2.3.7 Industrial Wastewater Loads: This module estimates the pollutants loads from all industrial wastewater discharges.

There are a number of industrial wastewater treatment plants. As expected, they will have different amounts of discharges and pollutant loadings both in terms of quantity and concentrations.

Data Needs:
-  List of all major pollutants to be considered from Industrial wastewater discharges
-  All Industrial discharge consents and their loading rates of identified pollutants: Quantity discharges (e.g. cubic m per day or year) and concentrations of different pollutants (g per cubic m)

Calculations Needs:
-  Aggregate the industrial discharges and loadings (total quantity with weight average concentrations) per pollutant

Module Developments:
-  Further develop the module according to the identified pollutants in industrial wastewater discharges
-  Populate the module with collected and estimated industrial wastewater discharges data

2.3.8 Urban Stormwater Loads: This module will estimate the pollutants loads from stormwater from urban areas.

Data Needs:
-  List of all major pollutants to be considered from Stormwater
-  Stormwater consents
-  investment

Calculations Needs:
-  Aggregate the stormwater discharges and loadings (total quantity with weight average concentrations) per pollutant

Module Developments:
-  Further develop the module according to the identified pollutants in stormwater discharges
-  Populate the module with collected and estimated stormwater discharges data

2.3.9 Pastural Farming Loads Module: This module estimates the pollutants loads from Pastural farming sector.  The approach of ‘cows per ha’ would allow us to simulate the impact of dairy intensification (increasing stock per ha) as well as increase in dairy farming in hectares.

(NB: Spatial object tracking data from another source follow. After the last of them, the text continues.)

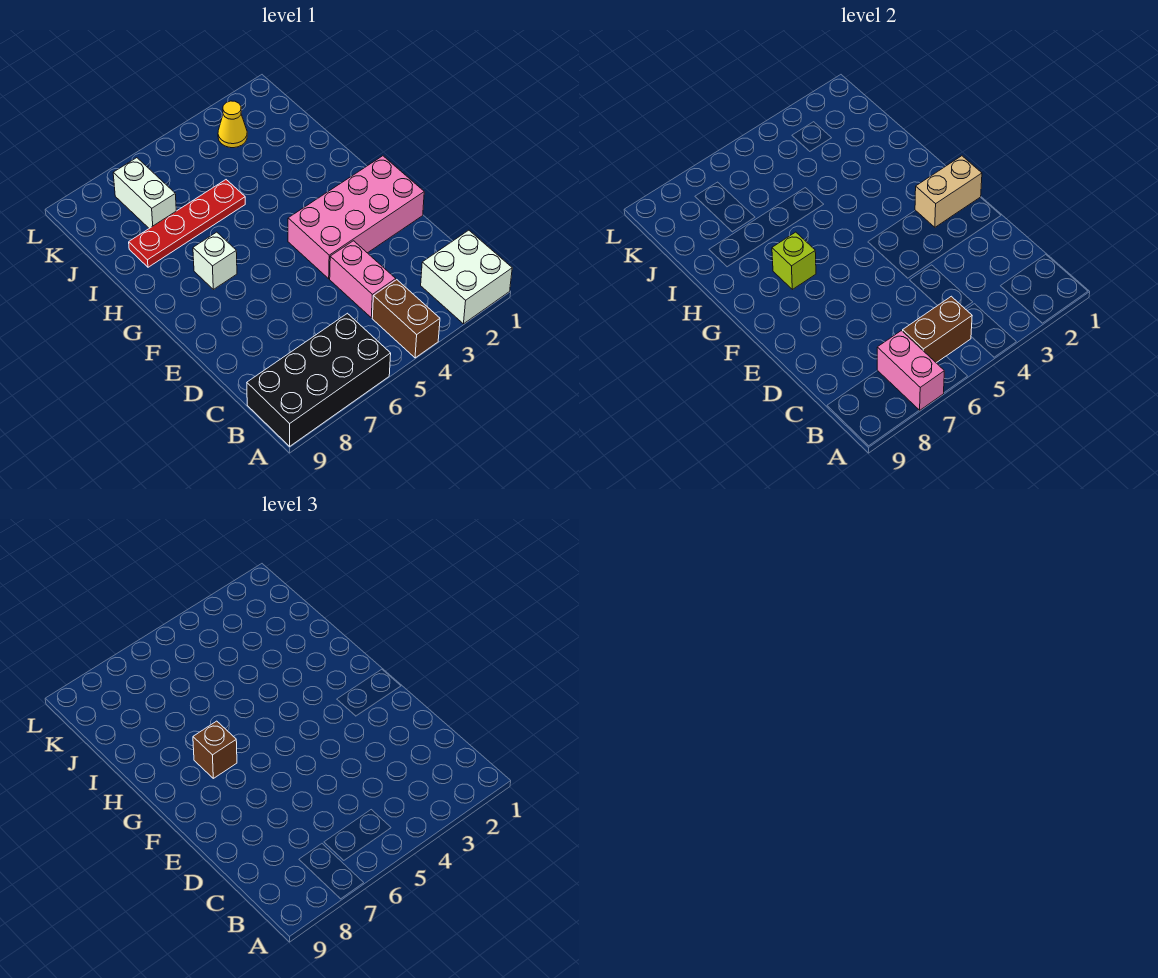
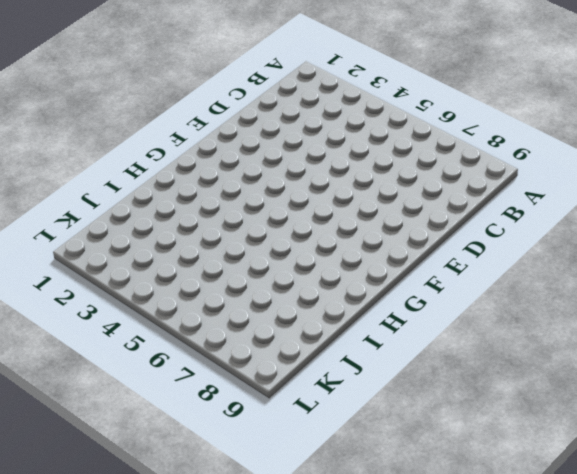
none -> white 2x2 brick [421,230,512,324]
none -> brown 1x2 brick [372,280,440,358]
none -> black 2x4 brick [247,313,391,446]

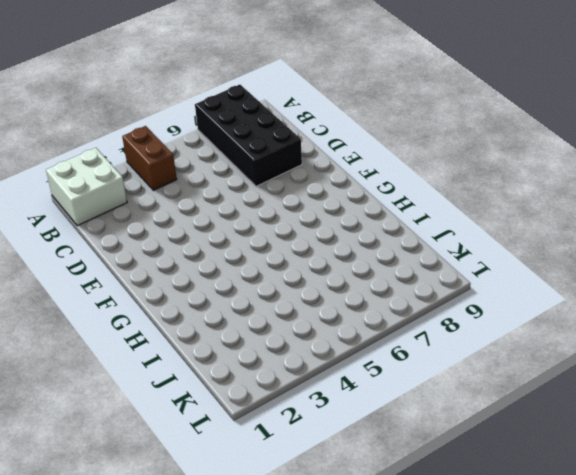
black 2x4 brick [195,85,302,186] -> black 2x4 brick turned to [247,313,391,446]
none -> pink 1x2 brick [330,241,396,318]
none -> pink 2x4 brick [288,156,424,279]
none -> white 1x1 brick [193,232,237,289]

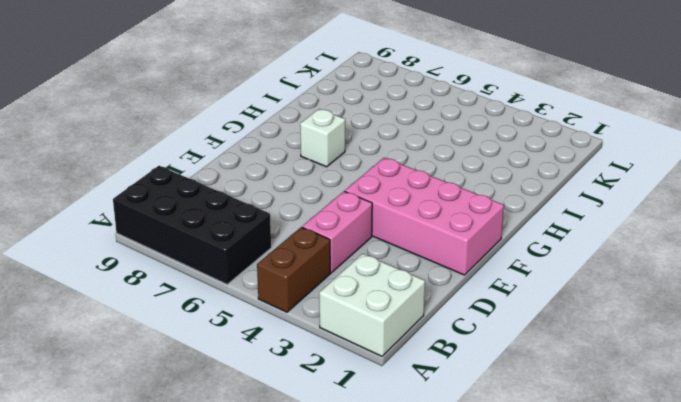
none -> red 1x4 plate [129,180,245,267]
none -> white 1x2 brick [113,158,176,228]
none -> yellow 1x1 cone [218,101,247,148]

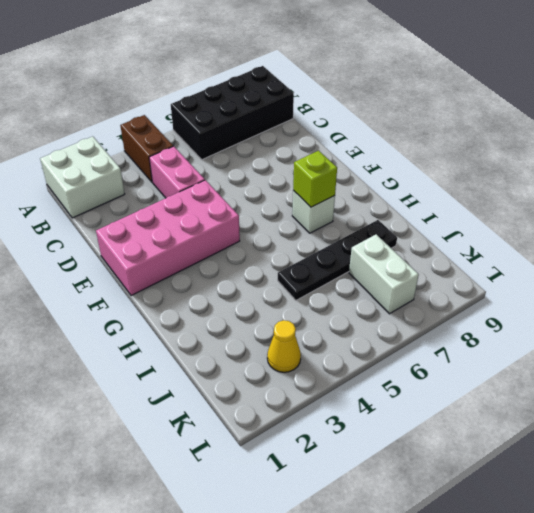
black 1x4 plate [278,220,397,300] -> red 1x4 plate [129,180,245,267]
none -> pink 1x2 brick [877,331,944,410]
none -> brown 1x2 brick [903,296,972,363]
none -> tan 1x2 brick [915,156,982,227]

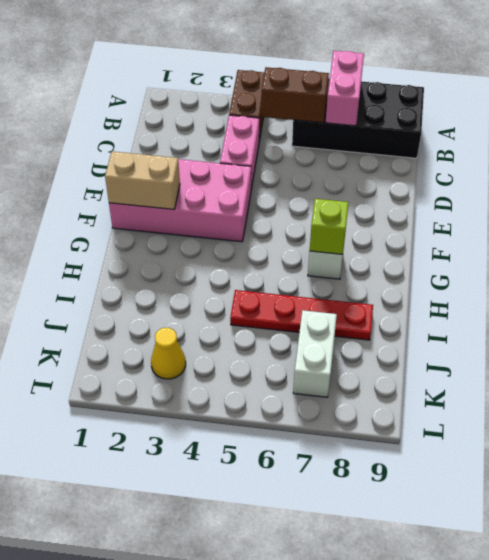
none -> white 2x2 brick [421,230,512,324]
none -> brown 1x1 brick [193,721,237,778]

If there are proposed changes, it would require determining what proposed changes mean, i.e. % reduction in different pollutant loadings rates from % of dairy farming area!

Data Needs:
-  List of all major pollutants to be considered from Pastural farming sector
-  Identified pollutant loading rates, in e.g. kg N per cow per year (these loading rates should consider the attenuation coefficients!)

Calculations Needs:
-  How to calculate E-coli concentrations and loads!

Module Developments:
-  Further develop the module according to the identified pollutants from the Pastural farming sector
-  Populate the module with collected and estimated Pastural farming data

2.3.10 Horticulture and Cropping Loads: This module estimates the pollutants loads from Horticulture and Cropping farming sector.

Data Needs:
-  List of all major pollutants to be considered from Horticulture and Cropping farming sector
-  Identified pollutant loading rates, in e.g. kg N per ha per year (these loading rates should consider the attenuation coefficients!)

Module Developments:
-  Further develop the module according to the identified pollutants from the Horticulture and Cropping farming sector
-  Populate the module with collected and estimated Cropping farming data

2.3.11 Total Pollutants Loads: This module adds up all the pollutants estimated from all point and non-point sources.

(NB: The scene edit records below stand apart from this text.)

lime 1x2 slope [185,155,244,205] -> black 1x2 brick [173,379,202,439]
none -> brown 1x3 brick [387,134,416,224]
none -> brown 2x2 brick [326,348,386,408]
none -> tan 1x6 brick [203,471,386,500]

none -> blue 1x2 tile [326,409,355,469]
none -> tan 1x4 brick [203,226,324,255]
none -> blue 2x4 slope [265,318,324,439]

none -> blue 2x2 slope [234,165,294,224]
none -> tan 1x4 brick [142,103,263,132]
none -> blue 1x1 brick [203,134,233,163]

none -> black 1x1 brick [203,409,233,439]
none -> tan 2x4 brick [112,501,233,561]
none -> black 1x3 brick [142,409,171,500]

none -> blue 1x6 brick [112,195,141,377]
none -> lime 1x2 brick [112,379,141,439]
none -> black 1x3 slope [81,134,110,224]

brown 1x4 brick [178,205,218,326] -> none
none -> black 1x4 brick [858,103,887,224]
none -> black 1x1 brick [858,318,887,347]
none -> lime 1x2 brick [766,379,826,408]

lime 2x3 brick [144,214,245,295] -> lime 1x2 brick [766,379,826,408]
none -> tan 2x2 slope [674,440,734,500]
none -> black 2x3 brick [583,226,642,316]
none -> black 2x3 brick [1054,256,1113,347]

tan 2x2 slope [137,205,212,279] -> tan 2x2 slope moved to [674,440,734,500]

2.3.12 Actions, Solutions and Agency Spend Module:

Data Needs:
-  Identify the major actions already underway in Horowhenua and its catchments; and collect their details (what, where, when, and what are the monitored or expected impacts!)
-  Identify the major proposed actions in the Horowhenua and its catchments; and estimate their details (what, where, when, and what are their expected impacts!)

Module Developments:
-  Populate the module with the collected and estimated data
-  Further develop the module according to the identified actions to be simulated.

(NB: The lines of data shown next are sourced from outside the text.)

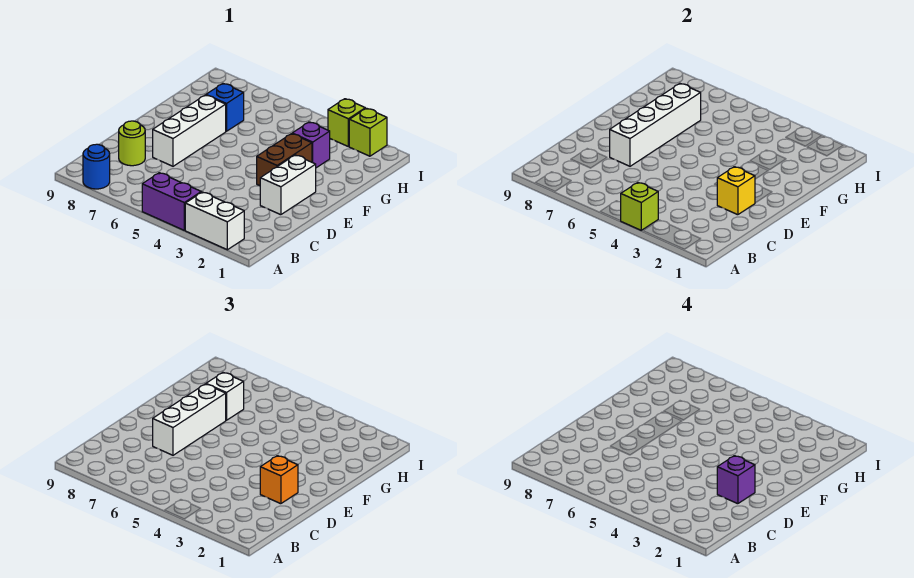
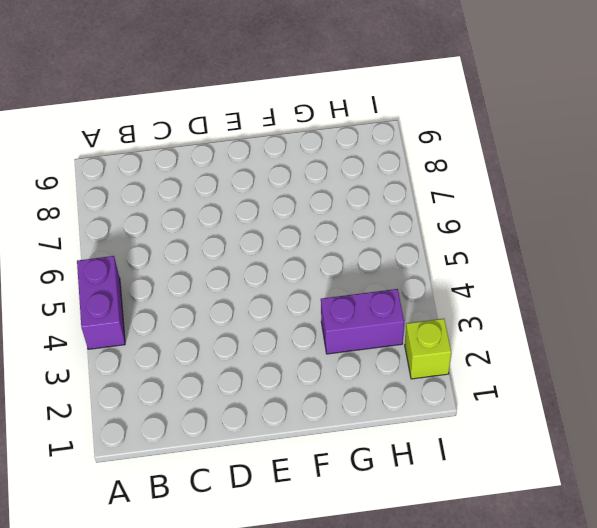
purple 1x2 brick [321,289,404,354] -> purple 1x1 brick [292,122,330,168]
none -> white 1x2 brick [185,192,244,250]
none -> blue 1x1 round brick [83,144,110,189]
none -> lime 1x1 round brick [119,121,145,166]

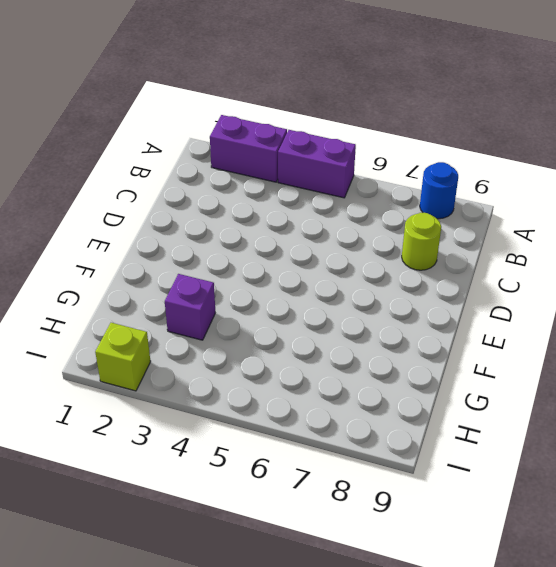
purple 1x2 brick [210,115,287,182] -> white 1x2 brick [185,192,244,250]
none -> white 1x2 brick [260,155,316,215]
none -> white 1x3 brick [153,95,226,166]
none -> brown 1x2 brick [257,134,312,186]

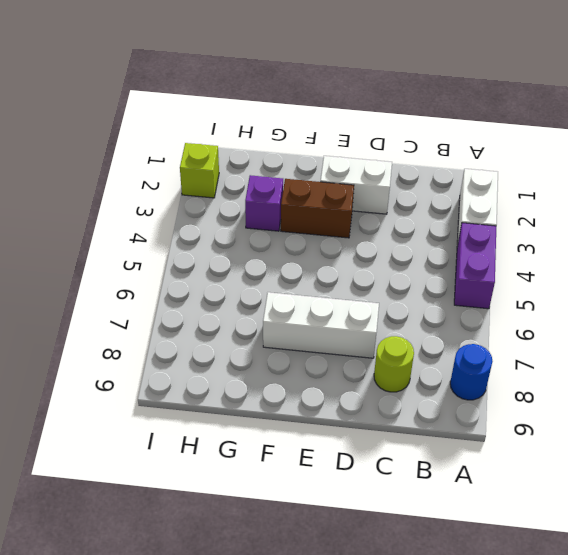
none -> blue 1x1 brick [206,84,244,131]
none -> lime 1x1 brick [328,99,365,147]
none -> lime 1x1 brick [621,183,658,230]

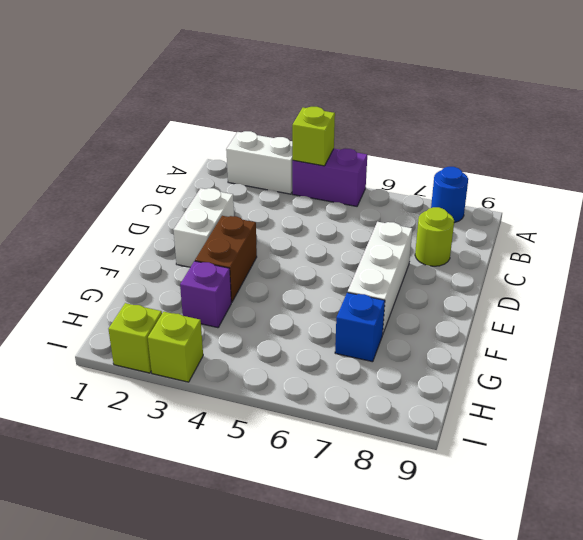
none -> yellow 1x1 brick [717,167,755,215]
none -> white 1x4 brick [610,84,701,166]
none -> orange 1x1 brick [260,456,298,504]

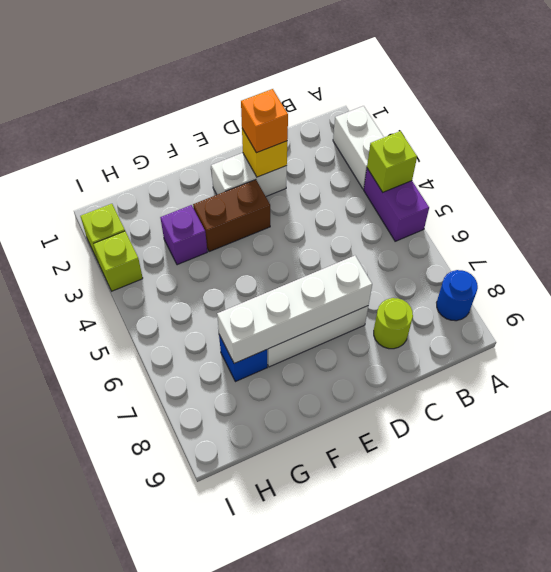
none -> white 1x3 brick [153,384,226,455]
none -> white 1x1 brick [206,373,244,420]
none -> purple 1x1 brick [717,456,755,504]

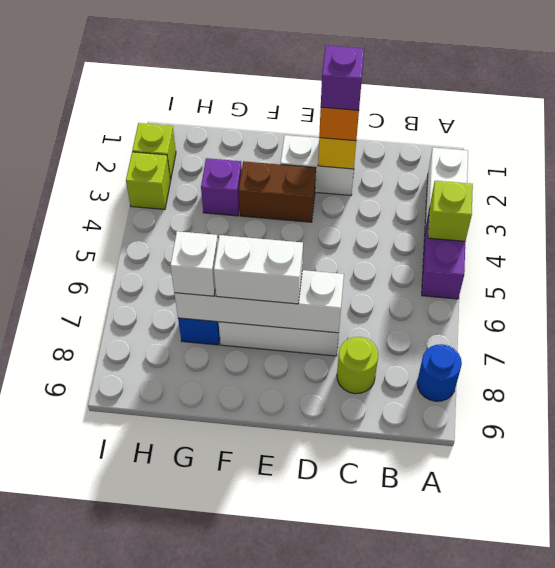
white 1x2 brick [214,235,303,304] -> white 1x3 brick [153,384,226,455]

2.3.13 Indicators: This module simulates the measures that reflect or indicate the state of the health of Horowhenua and its catchments.

What are the indicators that there is a problem? e.g. wading bird habitat – loss of bird life is an indication of a problem somewhere else in the system.

2.3.14 Major External Factors

Climatic Events - The effects of climate on vegetation and habitats across the project area results from a complex set of interactions with altitude, vegetation and land use, distance from the coast, and landforms and soils.